Adding even more fuel to the fire, a tweet was falsely attributed to Harley-Davidson CEO Matt Levatich: “Our decision to move some of our operations is 100 percent based on President Trump’s tariffs. Mr. Trump knows nothing about economics and even less about trade. The man is a moron.” In the years I’ve been part of the motorcycle industry, I’ve never known Harley-Davidson to get involved in street scuffles. Regardless of the slings and arrows shot at them by competitors, the Motor Company has generally taken the high road, not bad mouthing anyone and commenting on only its own business. Being that the president exemplifies the Twitterati zeitgeist, the tweet went viral, and apparently Harley felt compelled to defend itself. The next day Levatich tweeted, from Harley’s official Twitter handle, “It’s shameful we live in a time when people create fake quotes. There’s one attributed to me on Twitter. I have not, nor would I ever speak about the President of the United States or anyone else in that way.” So there.

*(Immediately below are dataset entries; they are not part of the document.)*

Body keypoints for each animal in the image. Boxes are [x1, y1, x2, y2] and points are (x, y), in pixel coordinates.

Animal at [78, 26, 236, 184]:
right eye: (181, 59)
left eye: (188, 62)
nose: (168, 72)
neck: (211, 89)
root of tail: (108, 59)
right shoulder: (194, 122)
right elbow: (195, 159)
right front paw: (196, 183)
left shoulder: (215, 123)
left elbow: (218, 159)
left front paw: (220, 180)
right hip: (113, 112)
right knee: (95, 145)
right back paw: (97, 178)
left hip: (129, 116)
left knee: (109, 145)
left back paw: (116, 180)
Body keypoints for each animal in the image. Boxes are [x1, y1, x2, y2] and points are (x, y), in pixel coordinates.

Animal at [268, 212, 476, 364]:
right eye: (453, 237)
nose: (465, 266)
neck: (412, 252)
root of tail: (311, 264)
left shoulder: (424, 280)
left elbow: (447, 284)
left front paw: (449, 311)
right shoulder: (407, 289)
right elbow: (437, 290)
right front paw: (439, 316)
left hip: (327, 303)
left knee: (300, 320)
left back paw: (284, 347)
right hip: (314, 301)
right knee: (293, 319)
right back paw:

Even with the hard choices Harley has had to make, there are employees at the York plant that still support their employer. Some of the workers have opined that, although they’re sympathetic to Trump’s concerns, he would have—and has—taken the same types of actions with his corporations to survive.

And the region’s love for the Motor Company has become apparent in the revival of a bill introduced into the Pennsylvania House of Representatives a year ago: for Harley-Davidson to be named the state motorcycle of Pennsylvania. Amid much conjecture about the suspicious timing, bill co-sponsor Representative William Kortz II declared, “This is not a shot at the president.” Kortz is a Harley rider himself and worked at U.S. Steel when it supplied steel for H-D gas tanks and fenders. The bill starts off with, “The Harley-Davidson motorcycle is a true-blue American iron horse manufactured in Pennsylvania by American workers using American steel.” I think that says it all.